Start of Data supplied

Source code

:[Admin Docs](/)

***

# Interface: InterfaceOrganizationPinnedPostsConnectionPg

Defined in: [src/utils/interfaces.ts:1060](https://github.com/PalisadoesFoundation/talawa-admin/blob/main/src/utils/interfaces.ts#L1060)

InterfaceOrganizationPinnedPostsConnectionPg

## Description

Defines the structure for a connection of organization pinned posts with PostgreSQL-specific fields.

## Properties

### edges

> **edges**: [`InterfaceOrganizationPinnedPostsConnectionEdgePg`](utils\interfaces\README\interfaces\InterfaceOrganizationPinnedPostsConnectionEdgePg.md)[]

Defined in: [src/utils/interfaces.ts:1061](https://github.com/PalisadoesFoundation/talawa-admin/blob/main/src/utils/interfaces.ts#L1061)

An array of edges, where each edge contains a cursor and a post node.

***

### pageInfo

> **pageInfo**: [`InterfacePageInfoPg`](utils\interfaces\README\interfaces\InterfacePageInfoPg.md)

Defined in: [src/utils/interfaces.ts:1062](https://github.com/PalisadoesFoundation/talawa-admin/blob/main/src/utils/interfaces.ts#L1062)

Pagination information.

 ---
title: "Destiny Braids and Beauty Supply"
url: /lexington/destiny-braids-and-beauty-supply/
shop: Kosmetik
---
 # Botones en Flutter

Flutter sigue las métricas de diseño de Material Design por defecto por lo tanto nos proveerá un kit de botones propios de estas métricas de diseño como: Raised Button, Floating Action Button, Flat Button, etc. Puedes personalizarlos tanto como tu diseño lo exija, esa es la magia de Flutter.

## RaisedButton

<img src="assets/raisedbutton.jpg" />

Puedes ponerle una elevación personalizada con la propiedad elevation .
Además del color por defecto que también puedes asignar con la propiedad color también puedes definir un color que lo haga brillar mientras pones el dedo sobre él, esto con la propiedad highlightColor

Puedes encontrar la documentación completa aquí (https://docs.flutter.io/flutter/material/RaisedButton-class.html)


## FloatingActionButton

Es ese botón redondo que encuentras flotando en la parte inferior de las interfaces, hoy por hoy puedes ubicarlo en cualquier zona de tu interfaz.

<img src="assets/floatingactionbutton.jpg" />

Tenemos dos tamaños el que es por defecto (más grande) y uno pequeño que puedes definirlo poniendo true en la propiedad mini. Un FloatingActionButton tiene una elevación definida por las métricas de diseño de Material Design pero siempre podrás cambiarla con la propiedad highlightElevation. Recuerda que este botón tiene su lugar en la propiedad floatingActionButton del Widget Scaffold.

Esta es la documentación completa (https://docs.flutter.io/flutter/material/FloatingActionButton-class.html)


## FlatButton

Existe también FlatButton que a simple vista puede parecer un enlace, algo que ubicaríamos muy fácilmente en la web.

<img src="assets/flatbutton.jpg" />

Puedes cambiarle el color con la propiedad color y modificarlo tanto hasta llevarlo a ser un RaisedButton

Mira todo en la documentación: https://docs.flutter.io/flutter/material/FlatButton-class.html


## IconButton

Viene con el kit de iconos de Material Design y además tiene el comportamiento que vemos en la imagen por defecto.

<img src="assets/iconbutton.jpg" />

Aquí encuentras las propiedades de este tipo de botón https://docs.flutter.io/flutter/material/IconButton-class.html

End of Data supplied

### Problem
Retype all of the entries exactly, please.

### Solution to this task
Source code

:[Admin Docs](/)

***

# Interface: InterfaceOrganizationPinnedPostsConnectionPg

Defined in: [src/utils/interfaces.ts:1060](https://github.com/PalisadoesFoundation/talawa-admin/blob/main/src/utils/interfaces.ts#L1060)

InterfaceOrganizationPinnedPostsConnectionPg

## Description

Defines the structure for a connection of organization pinned posts with PostgreSQL-specific fields.

## Properties

### edges

> **edges**: [`InterfaceOrganizationPinnedPostsConnectionEdgePg`](utils\interfaces\README\interfaces\InterfaceOrganizationPinnedPostsConnectionEdgePg.md)[]

Defined in: [src/utils/interfaces.ts:1061](https://github.com/PalisadoesFoundation/talawa-admin/blob/main/src/utils/interfaces.ts#L1061)

An array of edges, where each edge contains a cursor and a post node.

***

### pageInfo

> **pageInfo**: [`InterfacePageInfoPg`](utils\interfaces\README\interfaces\InterfacePageInfoPg.md)

Defined in: [src/utils/interfaces.ts:1062](https://github.com/PalisadoesFoundation/talawa-admin/blob/main/src/utils/interfaces.ts#L1062)

Pagination information.

 ---
title: "Destiny Braids and Beauty Supply"
url: /lexington/destiny-braids-and-beauty-supply/
shop: Kosmetik
---
 # Botones en Flutter

Flutter sigue las métricas de diseño de Material Design por defecto por lo tanto nos proveerá un kit de botones propios de estas métricas de diseño como: Raised Button, Floating Action Button, Flat Button, etc. Puedes personalizarlos tanto como tu diseño lo exija, esa es la magia de Flutter.

## RaisedButton

<img src="assets/raisedbutton.jpg" />

Puedes ponerle una elevación personalizada con la propiedad elevation .
Además del color por defecto que también puedes asignar con la propiedad color también puedes definir un color que lo haga brillar mientras pones el dedo sobre él, esto con la propiedad highlightColor

Puedes encontrar la documentación completa aquí (https://docs.flutter.io/flutter/material/RaisedButton-class.html)


## FloatingActionButton

Es ese botón redondo que encuentras flotando en la parte inferior de las interfaces, hoy por hoy puedes ubicarlo en cualquier zona de tu interfaz.

<img src="assets/floatingactionbutton.jpg" />

Tenemos dos tamaños el que es por defecto (más grande) y uno pequeño que puedes definirlo poniendo true en la propiedad mini. Un FloatingActionButton tiene una elevación definida por las métricas de diseño de Material Design pero siempre podrás cambiarla con la propiedad highlightElevation. Recuerda que este botón tiene su lugar en la propiedad floatingActionButton del Widget Scaffold.

Esta es la documentación completa (https://docs.flutter.io/flutter/material/FloatingActionButton-class.html)


## FlatButton

Existe también FlatButton que a simple vista puede parecer un enlace, algo que ubicaríamos muy fácilmente en la web.

<img src="assets/flatbutton.jpg" />

Puedes cambiarle el color con la propiedad color y modificarlo tanto hasta llevarlo a ser un RaisedButton

Mira todo en la documentación: https://docs.flutter.io/flutter/material/FlatButton-class.html


## IconButton

Viene con el kit de iconos de Material Design y además tiene el comportamiento que vemos en la imagen por defecto.

<img src="assets/iconbutton.jpg" />

Aquí encuentras las propiedades de este tipo de botón https://docs.flutter.io/flutter/material/IconButton-class.html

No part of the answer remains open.